Himalayan photographer and geographer

Vaibhav Kaul (born 1991) is a Himalayan geographer, environmental scholar, photographer, painter, traditional vocalist, and cultural archivist.

==Career==
Kaul is an alumnus of the Environmental Change Institute at the University of Oxford, the University of Sheffield, and the University of Delhi, and a Fellow of the Royal Geographical Society and the Royal Asiatic Society. He has investigated socio-environmental change and disaster risk in the glaciated high-mountain regions of Sikkim, Nepal, Kumaon, Garhwal, Lahaul, and Kishtwar-Purig on the Indian subcontinent. His landscape art, visual geology and visual ethnography works have been exhibited and published in Asia, Africa, Europe and the Americas.
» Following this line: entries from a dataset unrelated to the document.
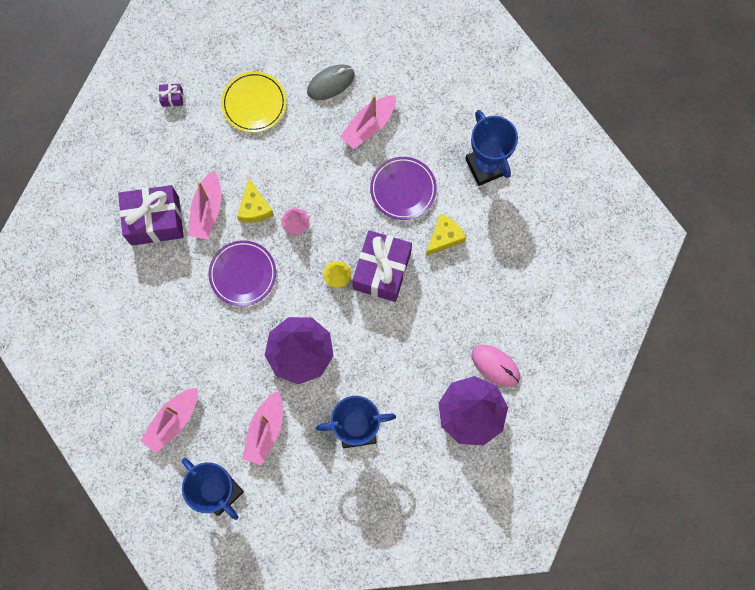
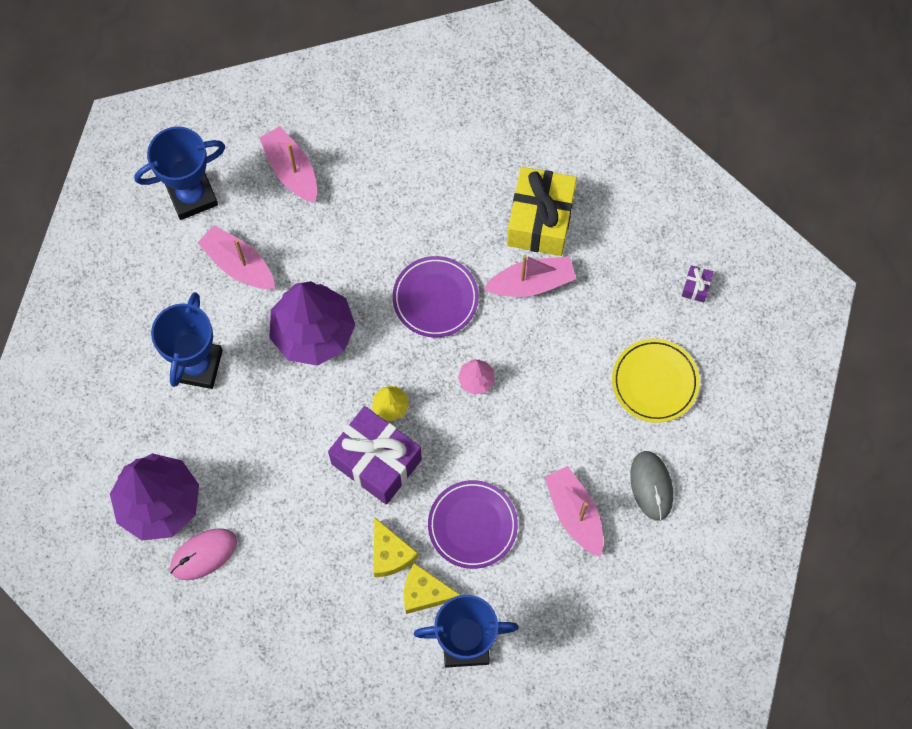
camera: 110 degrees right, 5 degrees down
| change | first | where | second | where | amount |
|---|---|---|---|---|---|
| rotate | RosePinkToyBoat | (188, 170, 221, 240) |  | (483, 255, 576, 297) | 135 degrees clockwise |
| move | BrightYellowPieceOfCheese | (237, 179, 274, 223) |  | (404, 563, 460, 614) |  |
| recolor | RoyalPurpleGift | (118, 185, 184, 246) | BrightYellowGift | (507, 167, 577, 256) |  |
Kaul collaborated with the film director Ross Harrison to make Facing the Mountain, a 2016 documentary based on his research on change, risk, faith and resilience in the Himalayas. He appeared in An Awakening (2017) and Playing with Snowballs in the Prison of Time (2018), both poetic Anglo-Himalayan art films that he created with the cinematographer John Seddon as part of a video autoethnography experiment. Kaul and Seddon also made Mountain, Priest, Son, an award-winning 2018 film based on Kaul's geographical research into the metaphysics of environmental, economic and cultural risk amid rapid change in the Himalayas.